◆ LIGNES EXTRAITES
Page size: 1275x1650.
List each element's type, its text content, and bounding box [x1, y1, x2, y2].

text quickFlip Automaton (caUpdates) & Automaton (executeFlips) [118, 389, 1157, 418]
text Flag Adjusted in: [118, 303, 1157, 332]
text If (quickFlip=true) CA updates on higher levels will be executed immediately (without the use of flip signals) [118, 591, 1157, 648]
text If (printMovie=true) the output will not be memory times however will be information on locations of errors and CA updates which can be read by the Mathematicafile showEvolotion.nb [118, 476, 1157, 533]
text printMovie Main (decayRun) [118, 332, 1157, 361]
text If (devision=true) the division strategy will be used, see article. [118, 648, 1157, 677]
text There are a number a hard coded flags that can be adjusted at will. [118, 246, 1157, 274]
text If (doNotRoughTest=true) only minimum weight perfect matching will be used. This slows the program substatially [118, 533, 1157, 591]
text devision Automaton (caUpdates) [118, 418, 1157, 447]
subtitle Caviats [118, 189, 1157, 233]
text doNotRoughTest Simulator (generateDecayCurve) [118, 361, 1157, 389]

◆ ÉNONCÉ DU PROBLÈME
Modifiez les lignes ci-dessus en remplaçant chaque occurrence de « Automaton » par « Automate ». Ne changez rien d'autre.

◆ RÉPONSE CORRECTE
Page size: 1275x1650.
List each element's type, its text content, and bounding box [x1, y1, x2, y2].

text quickFlip Automate (caUpdates) & Automate (executeFlips) [118, 389, 1157, 418]
text Flag Adjusted in: [118, 303, 1157, 332]
text If (quickFlip=true) CA updates on higher levels will be executed immediately (without the use of flip signals) [118, 591, 1157, 648]
text If (printMovie=true) the output will not be memory times however will be information on locations of errors and CA updates which can be read by the Mathematicafile showEvolotion.nb [118, 476, 1157, 533]
text printMovie Main (decayRun) [118, 332, 1157, 361]
text If (devision=true) the division strategy will be used, see article. [118, 648, 1157, 677]
text There are a number a hard coded flags that can be adjusted at will. [118, 246, 1157, 274]
text If (doNotRoughTest=true) only minimum weight perfect matching will be used. This slows the program substatially [118, 533, 1157, 591]
text devision Automate (caUpdates) [118, 418, 1157, 447]
subtitle Caviats [118, 189, 1157, 233]
text doNotRoughTest Simulator (generateDecayCurve) [118, 361, 1157, 389]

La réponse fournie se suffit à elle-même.